Tax Law

How to unlock savings with Foreign Trade Zones

U.S. Today, manufacturers are faced with a hostile, complex and volatile trade environment. Geopolitical tensions are a major concern in many parts of world. They impact supply chains and trigger the threat of trade tariffs under Donald Trump’s new presidency. Foreign-Trade Zones: What’s the idea? Moreover, new Section 301 tariffs are constantly being added on products such as steel, aluminium, EV, lithium-ion batteries, and many other commodities, meaning that companies must be proactive to stay ahead in this fast-changing landscape.

Against this backdrop, using a Foreign-Trade Zone (FTZ) could be a smart move to mitigate risk, while unlocking significant cost savings.

Foreign-Trade Zones: What’s the idea?

FTZs give domestic manufacturers a level playing field with offshore rivals, by alleviating the tariff burden that would otherwise make it more cost-effective to base operations overseas.

Think of FTZs as duty-free shopping areas. FTZs may be located in the United States, but the goods and materials inside them have not yet been “customized” and have not entered the Commerce of the United States. Duties are only collected when goods or materials enter the U.S. marketplace from the FTZ. And if the goods are exported from the FTZ there is an opportunity to eliminate duty payment altogether.

They offer multiple ways to reduce import duties, including deferral, elimination, and reduction through tariff shifts. Companies can also save on local state taxes and generate cost savings by streamlining supply chain operations.

FTZs are not just for large corporations or those near ports or airports. FTZs are available anywhere in the U.S., so even small and medium-sized businesses can benefit. Businesses can designate their own or third parties’ existing facilities as FTZs – there is no need to build new plants or warehouses.

How do FTZs help save money and mitigate risk?

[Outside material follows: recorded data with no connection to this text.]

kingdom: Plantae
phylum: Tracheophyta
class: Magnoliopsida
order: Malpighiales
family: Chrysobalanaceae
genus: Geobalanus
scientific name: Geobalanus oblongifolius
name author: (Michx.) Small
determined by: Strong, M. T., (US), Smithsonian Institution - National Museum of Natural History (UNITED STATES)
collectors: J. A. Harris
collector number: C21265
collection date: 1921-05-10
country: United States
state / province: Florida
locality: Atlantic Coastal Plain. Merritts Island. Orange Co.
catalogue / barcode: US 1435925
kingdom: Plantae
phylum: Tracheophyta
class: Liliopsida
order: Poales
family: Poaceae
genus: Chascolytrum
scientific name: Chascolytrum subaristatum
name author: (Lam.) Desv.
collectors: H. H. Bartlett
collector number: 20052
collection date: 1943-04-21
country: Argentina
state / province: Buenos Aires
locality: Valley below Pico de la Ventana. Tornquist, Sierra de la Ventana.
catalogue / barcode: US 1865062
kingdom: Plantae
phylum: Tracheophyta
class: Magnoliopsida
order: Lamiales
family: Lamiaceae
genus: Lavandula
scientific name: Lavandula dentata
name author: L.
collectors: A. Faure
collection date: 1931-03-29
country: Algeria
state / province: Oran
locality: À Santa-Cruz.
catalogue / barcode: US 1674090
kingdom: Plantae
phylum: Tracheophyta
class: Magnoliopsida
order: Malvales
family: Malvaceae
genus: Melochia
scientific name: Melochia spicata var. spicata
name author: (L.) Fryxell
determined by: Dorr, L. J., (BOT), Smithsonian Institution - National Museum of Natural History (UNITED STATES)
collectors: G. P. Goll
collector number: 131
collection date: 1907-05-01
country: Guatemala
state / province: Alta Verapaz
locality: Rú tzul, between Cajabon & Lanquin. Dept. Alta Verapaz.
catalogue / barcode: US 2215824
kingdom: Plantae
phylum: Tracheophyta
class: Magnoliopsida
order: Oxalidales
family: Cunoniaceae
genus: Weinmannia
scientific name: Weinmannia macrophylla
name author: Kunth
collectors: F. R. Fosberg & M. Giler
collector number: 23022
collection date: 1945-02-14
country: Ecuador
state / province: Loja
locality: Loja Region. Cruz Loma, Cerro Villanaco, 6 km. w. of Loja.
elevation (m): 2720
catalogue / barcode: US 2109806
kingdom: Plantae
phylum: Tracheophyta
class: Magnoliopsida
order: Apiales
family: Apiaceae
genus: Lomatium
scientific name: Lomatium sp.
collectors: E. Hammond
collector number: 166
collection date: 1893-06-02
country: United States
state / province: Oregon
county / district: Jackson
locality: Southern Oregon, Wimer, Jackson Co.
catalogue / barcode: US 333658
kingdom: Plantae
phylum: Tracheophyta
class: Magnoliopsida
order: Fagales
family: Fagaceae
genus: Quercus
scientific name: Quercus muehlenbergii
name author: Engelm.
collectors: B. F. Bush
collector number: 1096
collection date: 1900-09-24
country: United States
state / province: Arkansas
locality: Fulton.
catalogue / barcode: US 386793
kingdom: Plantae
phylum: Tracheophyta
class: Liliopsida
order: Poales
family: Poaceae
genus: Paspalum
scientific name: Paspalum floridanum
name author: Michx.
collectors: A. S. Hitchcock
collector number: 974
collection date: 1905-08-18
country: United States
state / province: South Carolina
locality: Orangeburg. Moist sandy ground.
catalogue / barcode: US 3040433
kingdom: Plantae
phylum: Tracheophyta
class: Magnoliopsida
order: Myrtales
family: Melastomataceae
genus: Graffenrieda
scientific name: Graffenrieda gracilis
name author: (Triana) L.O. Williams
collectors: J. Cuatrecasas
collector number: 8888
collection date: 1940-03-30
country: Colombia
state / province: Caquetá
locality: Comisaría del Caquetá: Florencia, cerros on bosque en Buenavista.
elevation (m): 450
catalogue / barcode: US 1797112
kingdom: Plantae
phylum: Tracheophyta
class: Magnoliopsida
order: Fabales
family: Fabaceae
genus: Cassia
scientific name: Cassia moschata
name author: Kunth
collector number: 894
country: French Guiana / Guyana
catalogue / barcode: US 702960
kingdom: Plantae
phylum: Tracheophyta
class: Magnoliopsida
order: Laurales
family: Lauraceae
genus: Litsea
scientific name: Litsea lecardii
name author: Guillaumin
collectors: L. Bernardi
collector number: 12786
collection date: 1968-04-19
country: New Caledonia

FTZs enable companies to save money, increase competitiveness and mitigate risk by:

  1. Insulating them against trade policy volatility – FTZs allow businesses to make strategic choices that lower costs and provide certainty overpayments. For example, they can choose to lock in tariff rates at the point where goods enter the FTZ, or at the time they leave it, enabling them to pay whichever rate is lower.
  2. Allowing them to manage deployment – When using FTZs, companies can defer duty payments indefinitely until the goods enter the U.S. market, helping smooth out cash flow. Exporting goods to another country will not incur any U.S. duties. Manufacturers can also take advantage of “inverted tariffs”, whereby they can elect to pay duty on the raw materials or component parts instead of on the finished product if doing so results in a lower tariff.
  3. Facilitating compliance – Using FTZs for duty-free storage and export also reduces the risk of incurring penalties for non-compliance with complex trade regulations because they give trade compliance professionals space and flexibility to manage risk and make informed sourcing decisions.
  1. Enabling inventory optimization – There’s no time limit on whether to send goods to the U.S. market for sale or to export them to another country. Businesses can store safety stock in times of high demand without paying duty, and wait until the best time to release the product. It’s also possible to mitigate the duty on scrap or unusable materials by reporting these in a particular way under FTZ rules.
  2. Streamlining customs operations and supply chains – Goods can get where they need to go quicker because many FTZ operators enjoy direct delivery privileges and simpler filings to secure release from the port of unlading. FTZs also open up other non-U.S. market opportunities, such as Canada and Latin America. They can help mitigate risks associated with international trade, such as fluctuations in currency exchange rates, trade disputes, or supply chain disruptions.

Creating strategic advantage in a high-stakes environment

The stakes are high: millions of dollars could be on the line. Trade compliance professionals are gaining more influence in companies because they understand the importance of making the best decisions to protect the bottom-line and avoid risk. As this happens, they are increasingly being seen as a strategic partner, rather than as a cost center.

Companies operating in an FTZ have to adhere to strict procedures and requirements, and compliance is key. Companies must keep detailed records for each product and include information about their inventory control and recording systems (ICRS) in the reports they submit to Customs. Sophisticated FTZ software specifically designed for this purpose is invaluable, to ensure that compliance is robust and that the process of meeting those obligations is as straightforward as possible, such as by using software that enables self-filing.

Delivering flexibility and stability in an uncertain world

An FTZ isn’t the right route for every business, but companies shouldn’t ignore the potential advantages or be put off by the perceived complexity of setting them up. Cost-benefit analyses can be used to determine if it is worth it and what the potential benefits are. If just one area can be identified where tax can be deferred, minimized or eliminated, the substantial dollar savings could be a powerful inducement.

In an uncertain and volatile environment, the flexibility and stability that FTZs provide should not be underestimated. They can help businesses reduce risk and compete better in a global marketplace, especially when trade tensions are high.